Scalable Bayesian divergence time estimation with ratio transformations

Data files

Jun 02, 2023 version files 1.19 GB

Abstract

Divergence time estimation is crucial to provide temporal signals for dating biologically important events, from species divergence to viral transmissions in space and time. With the advent of high-throughput sequencing, recent Bayesian phylogenetic studies have analyzed hundreds to thousands of sequences. Such large-scale analyses challenge divergence time reconstruction by requiring inference on highly-correlated internal node heights that often become computationally infeasible. To overcome this limitation, we explore a ratio transformation that maps the original N - 1 internal node heights into a space of one height parameter and N - 2 ratio parameters. To make the analyses scalable, we develop a collection of linear-time algorithms to compute the gradient and Jacobian-associated terms of the log-likelihood with respect to these ratios.

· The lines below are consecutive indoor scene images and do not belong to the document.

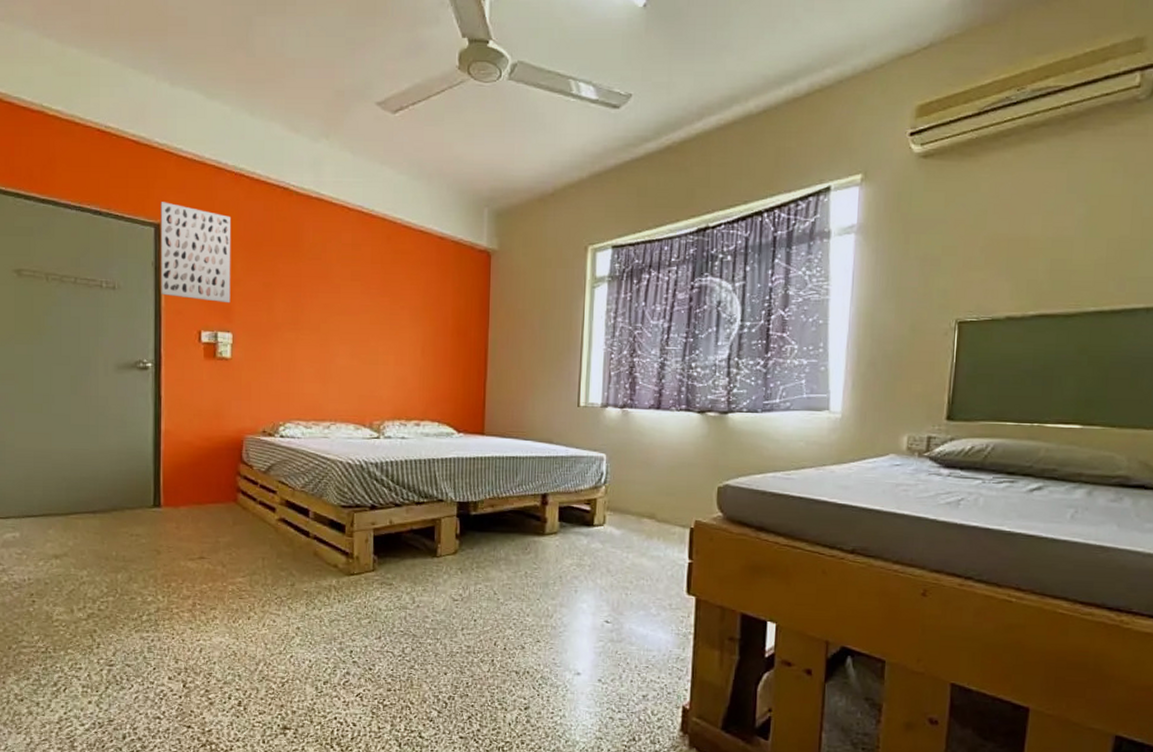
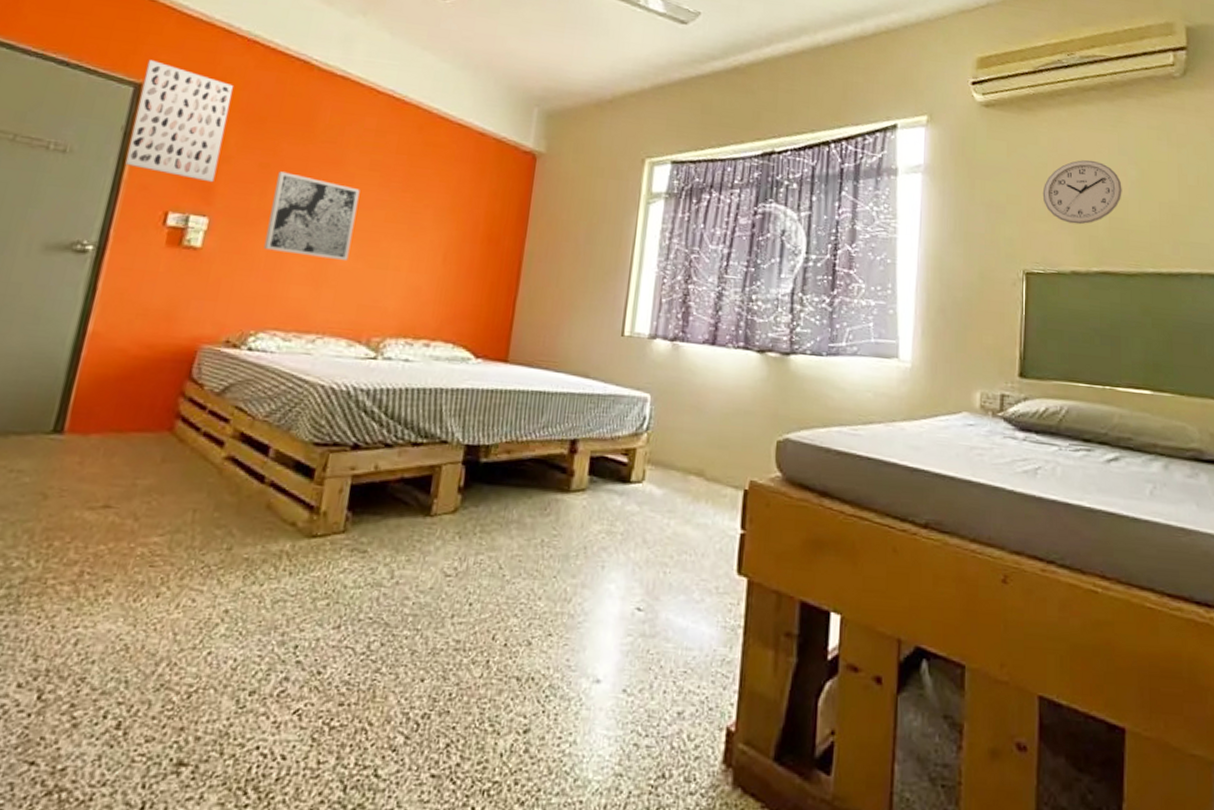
wall art: none [278,289,347,360] -> present [264,171,360,261]
wall clock: none [980,202,1068,270] -> present [1042,160,1122,225]

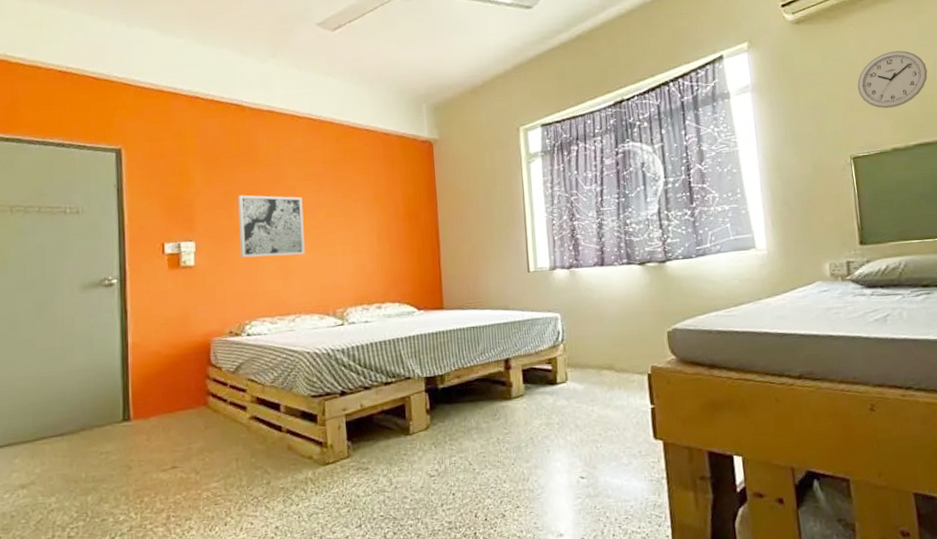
wall art: present [125,60,233,183] -> none [121,128,192,215]

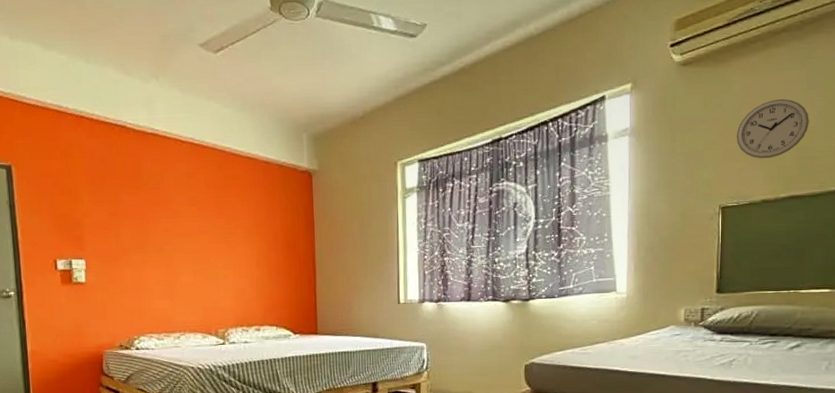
wall art: present [238,195,305,258] -> none [125,217,189,277]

We then apply Hamiltonian Monte Carlo sampling with the ratio transform in a Bayesian framework to learn the divergence times in four pathogenic viruses (West Nile virus, rabies virus, Lassa virus and Ebola virus) and the coralline red algae.  Our method both resolves a mixing issue in the West Nile virus example and improves  inference efficiency by at least 5-fold for the Lassa and rabies virus examples as well  as for the algae example. Our method now also makes it computationally feasible to  incorporate mixed-effects molecular clock models for the Ebola virus example, confirms  the findings from the original study and reveals clearer multimodal distributions of the  divergence times of some clades of interest.